__What you need to do__. Omit the pictures from the listing below and print every remaining entry verbatim.

__Material for the task__.

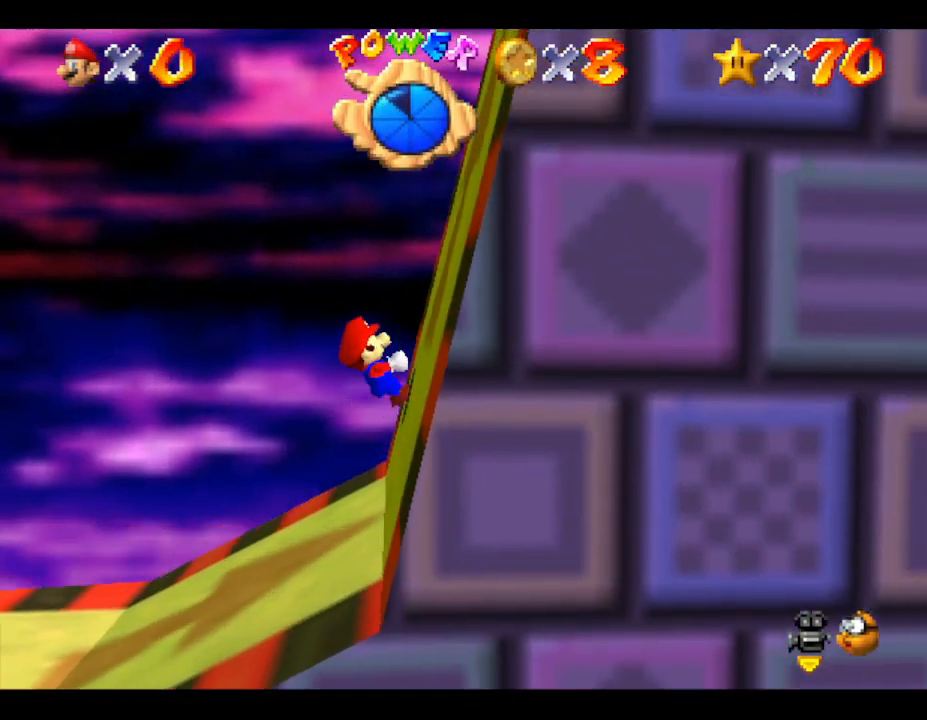
{"buttons": [], "left_stick": "down-right", "events": []}
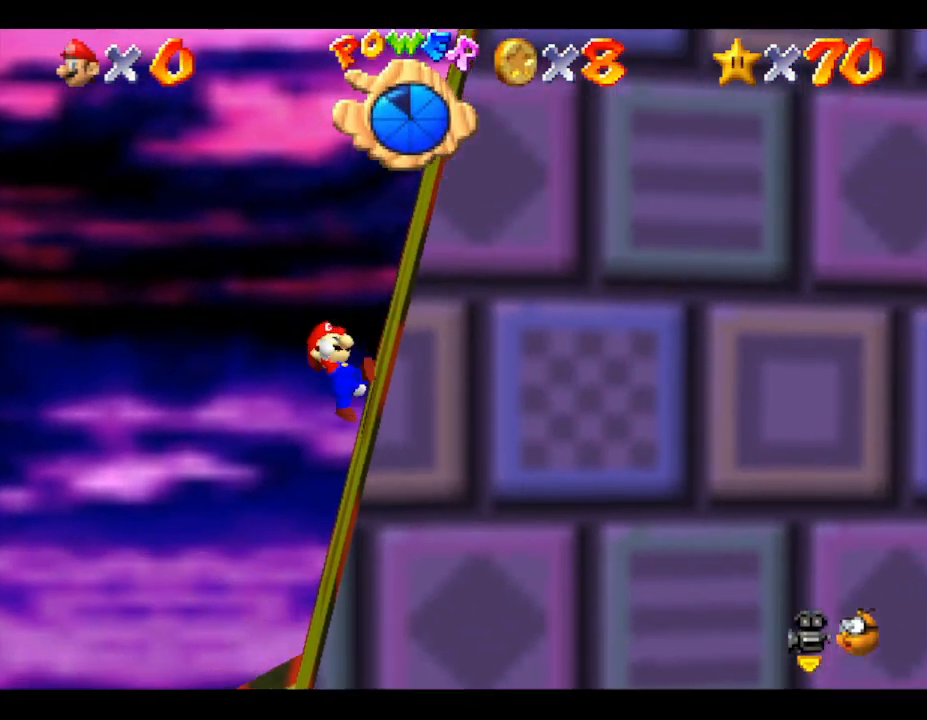
{"buttons": [], "left_stick": "right", "events": [[317, "left_stick", "right"]]}
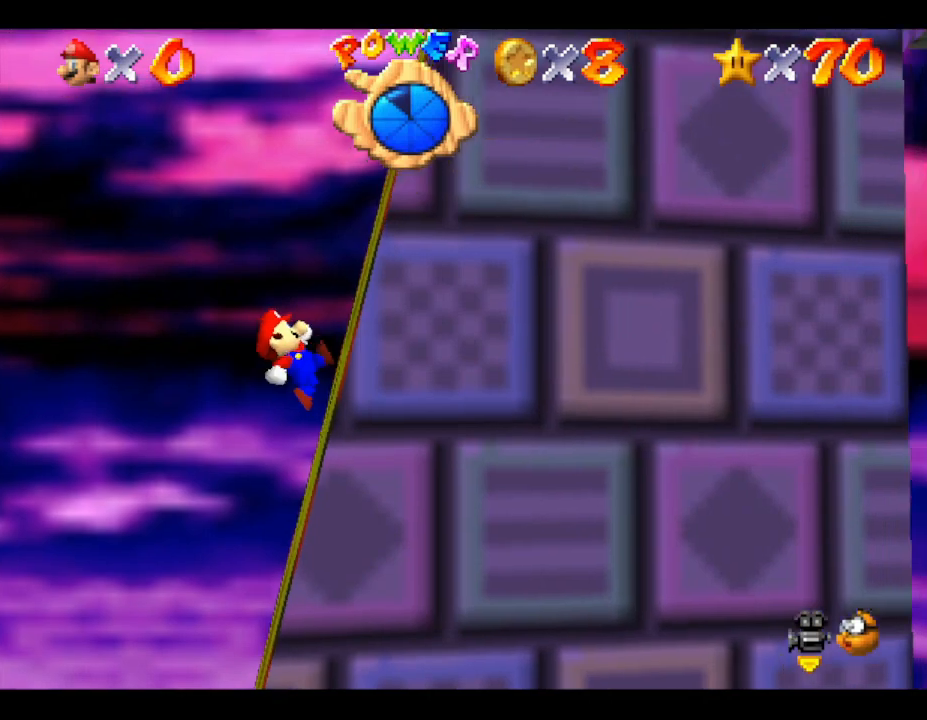
{"buttons": [], "left_stick": "down-right", "events": [[500, "left_stick", "down-right"]]}
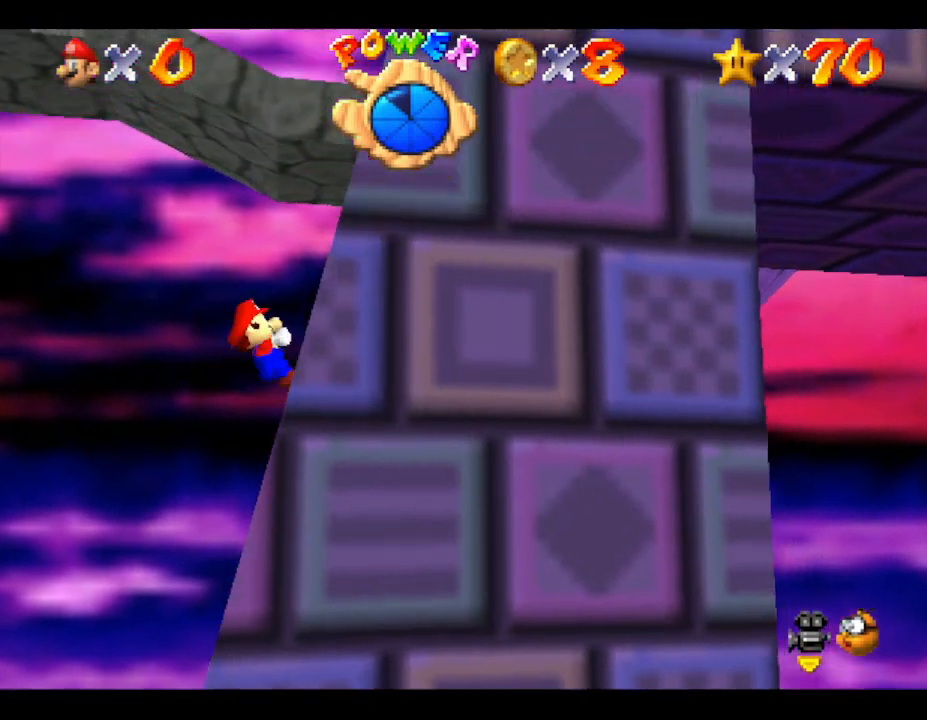
{"buttons": [], "left_stick": "right", "events": [[183, "left_stick", "right"]]}
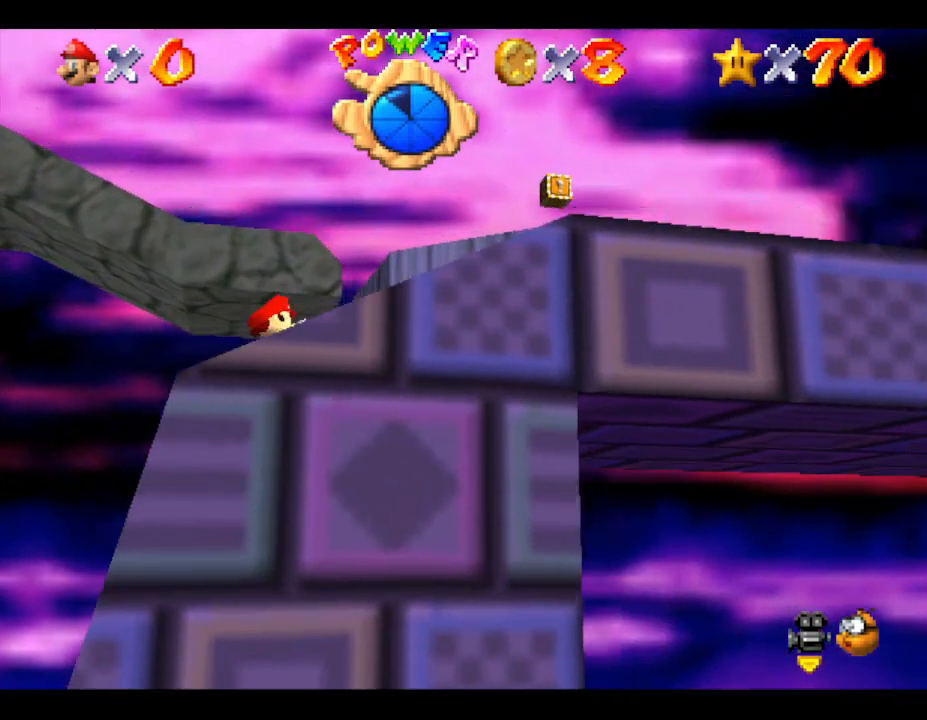
{"buttons": [], "left_stick": "down-right", "events": [[367, "left_stick", "down-right"]]}
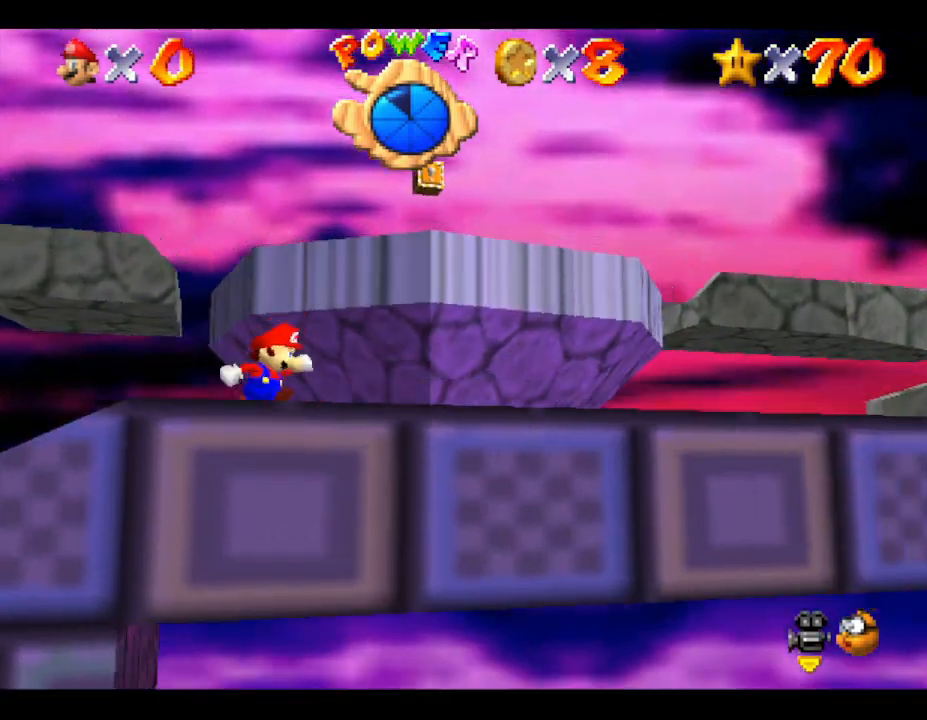
{"buttons": [], "left_stick": "right", "events": [[17, "left_stick", "right"]]}
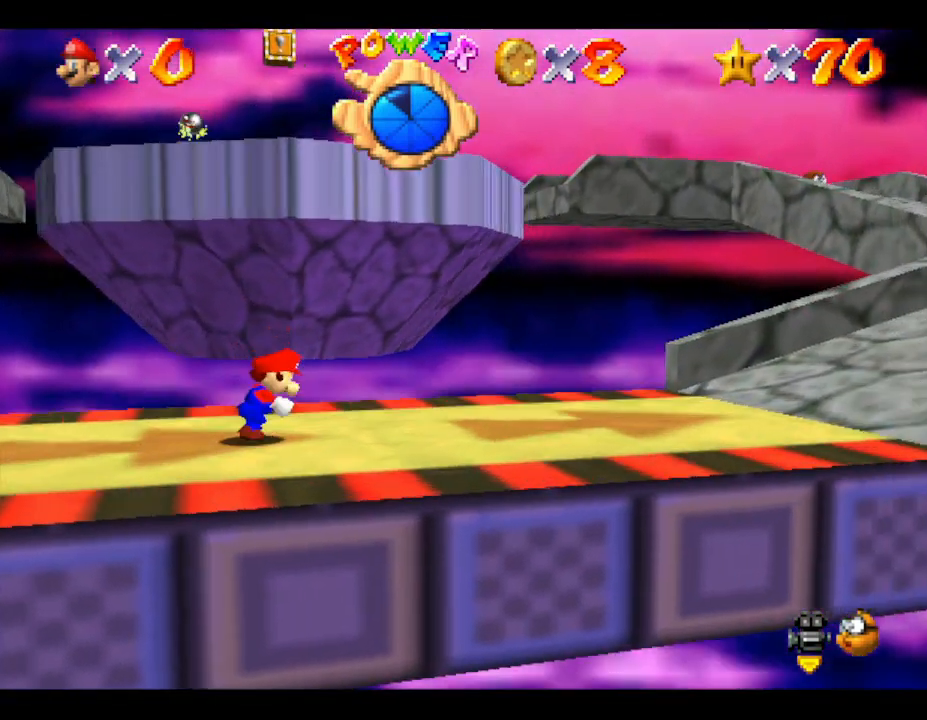
{"buttons": ["B"], "left_stick": "right", "events": [[483, "B", "down"]]}
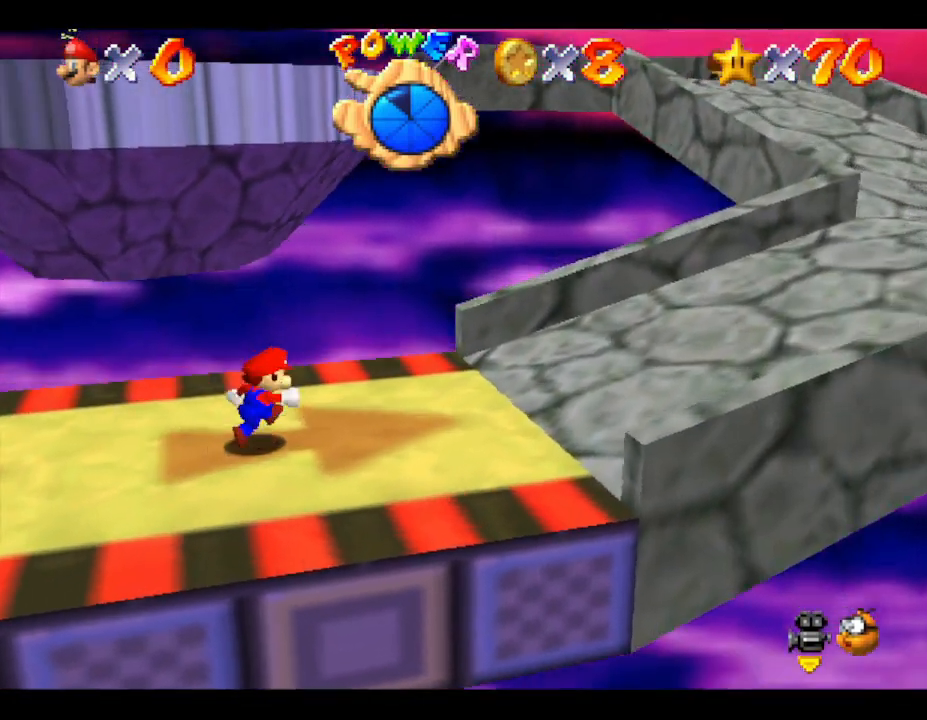
{"buttons": ["A"], "left_stick": "right", "events": [[117, "B", "up"], [367, "A", "down"]]}
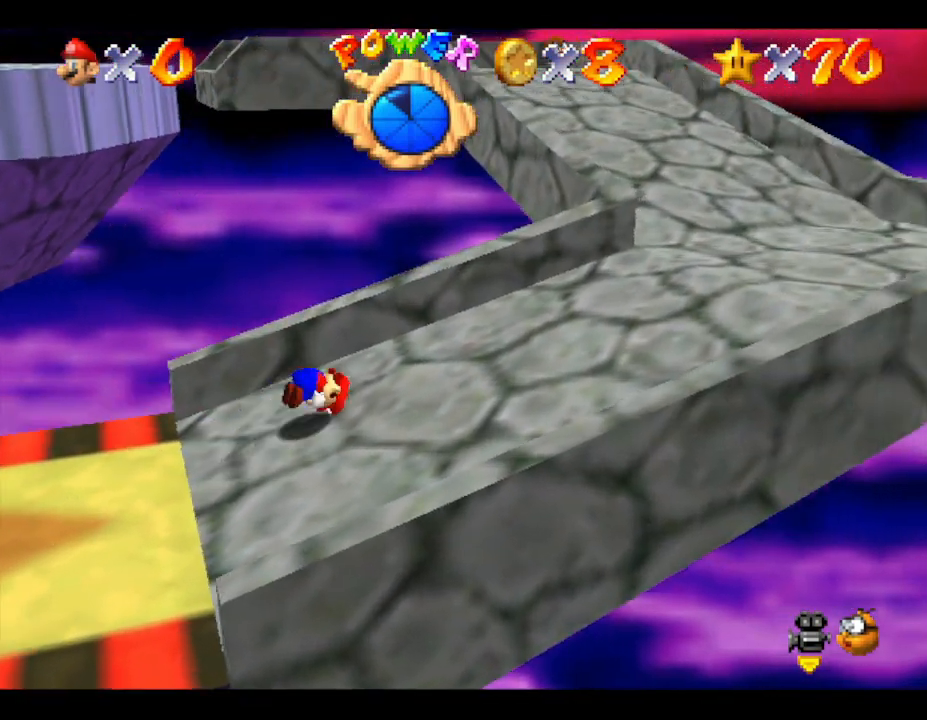
{"buttons": [], "left_stick": "right", "events": [[50, "A", "up"]]}
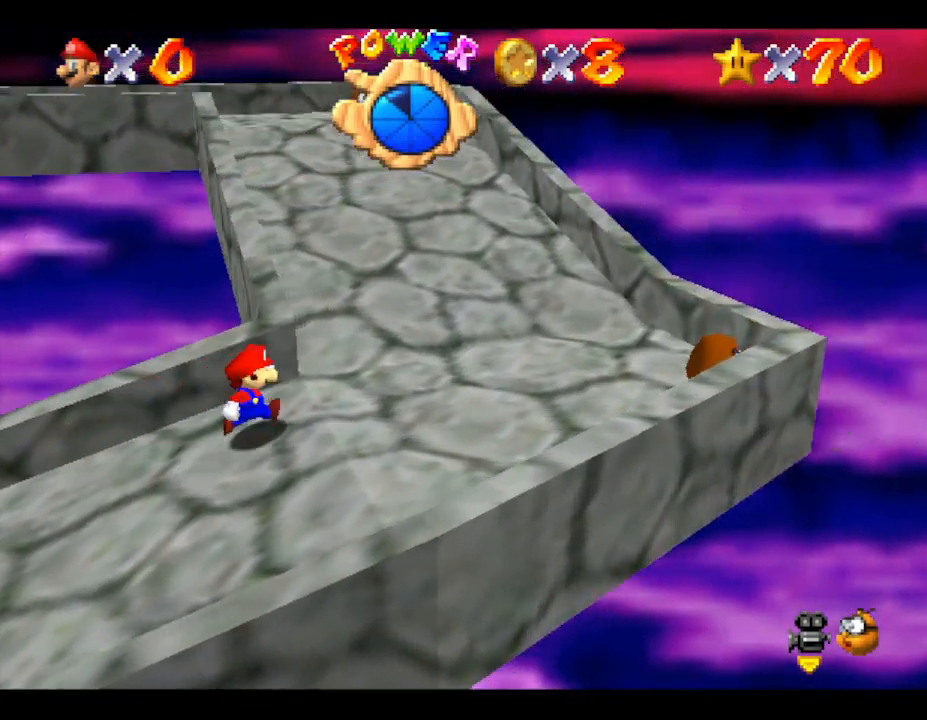
{"buttons": [], "left_stick": "up", "events": [[183, "left_stick", "up"], [317, "A", "down"], [383, "A", "up"], [383, "B", "down"], [500, "B", "up"]]}
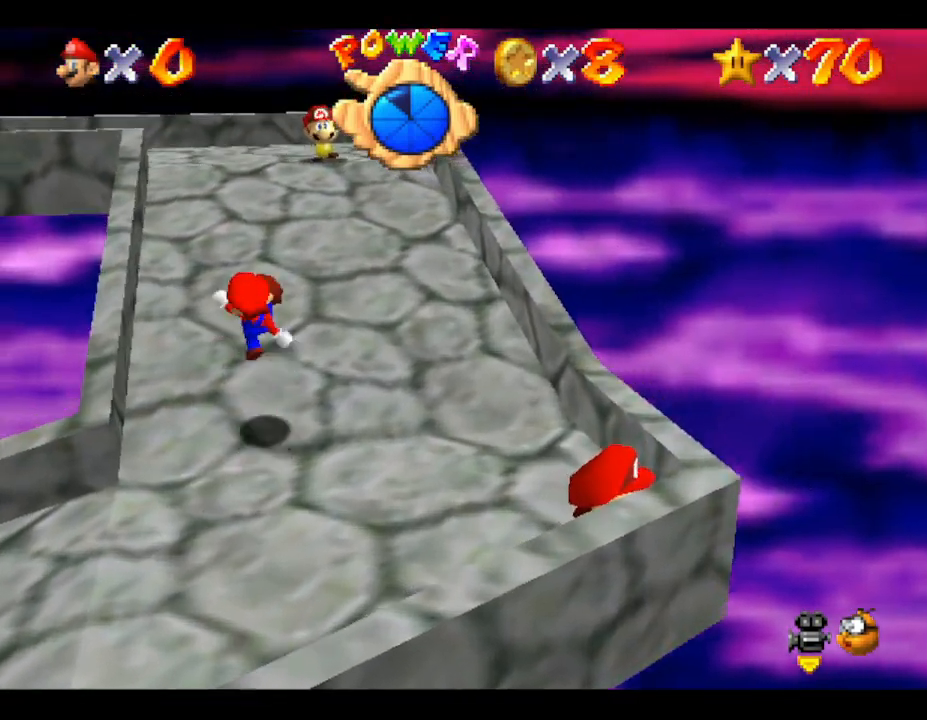
{"buttons": ["A"], "left_stick": "up", "events": [[367, "A", "down"]]}
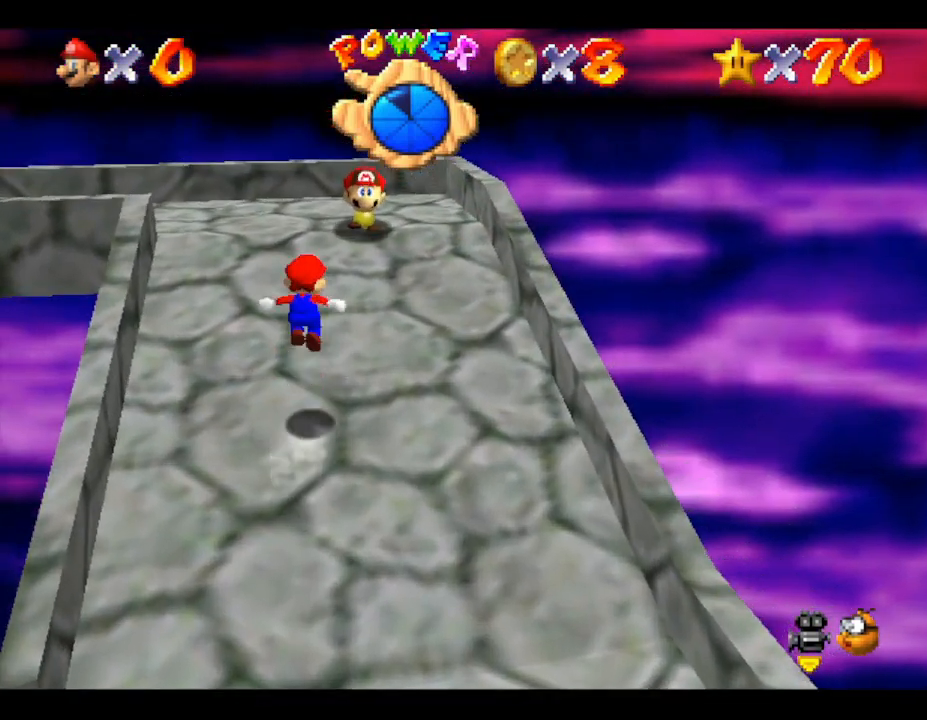
{"buttons": [], "left_stick": "up-left", "events": [[17, "A", "up"], [333, "left_stick", "up-left"]]}
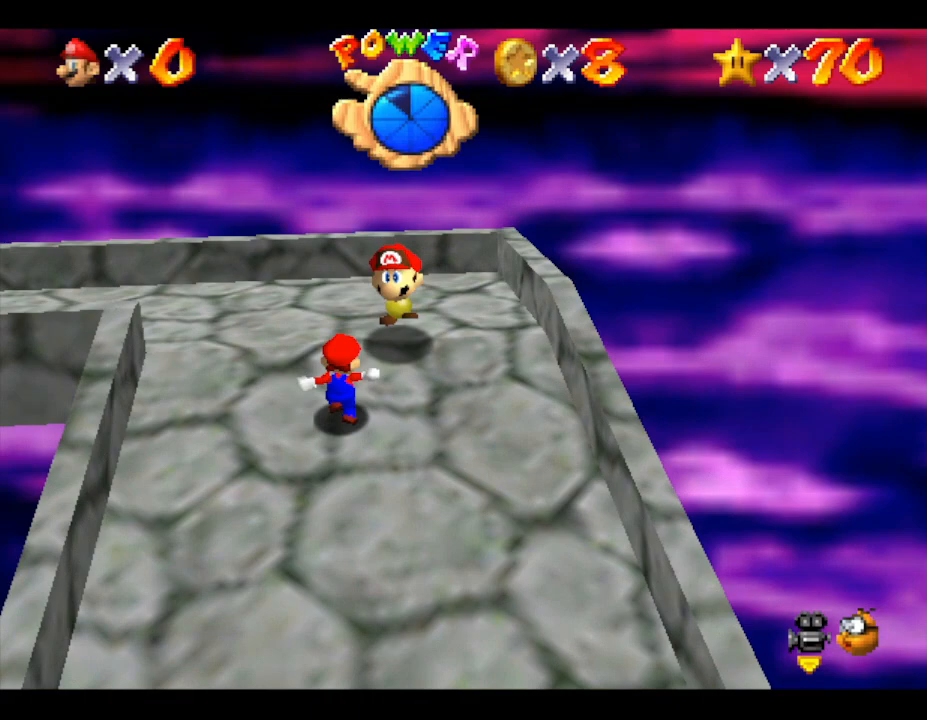
{"buttons": [], "left_stick": "left", "events": [[483, "left_stick", "left"]]}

__Answer section__.
{"buttons": [], "left_stick": "down-right", "events": []}
{"buttons": [], "left_stick": "right", "events": [[317, "left_stick", "right"]]}
{"buttons": [], "left_stick": "down-right", "events": [[500, "left_stick", "down-right"]]}
{"buttons": [], "left_stick": "right", "events": [[183, "left_stick", "right"]]}
{"buttons": [], "left_stick": "down-right", "events": [[367, "left_stick", "down-right"]]}
{"buttons": [], "left_stick": "right", "events": [[17, "left_stick", "right"]]}
{"buttons": ["B"], "left_stick": "right", "events": [[483, "B", "down"]]}
{"buttons": ["A"], "left_stick": "right", "events": [[117, "B", "up"], [367, "A", "down"]]}
{"buttons": [], "left_stick": "right", "events": [[50, "A", "up"]]}
{"buttons": [], "left_stick": "up", "events": [[183, "left_stick", "up"], [317, "A", "down"], [383, "A", "up"], [383, "B", "down"], [500, "B", "up"]]}
{"buttons": ["A"], "left_stick": "up", "events": [[367, "A", "down"]]}
{"buttons": [], "left_stick": "up-left", "events": [[17, "A", "up"], [333, "left_stick", "up-left"]]}
{"buttons": [], "left_stick": "left", "events": [[483, "left_stick", "left"]]}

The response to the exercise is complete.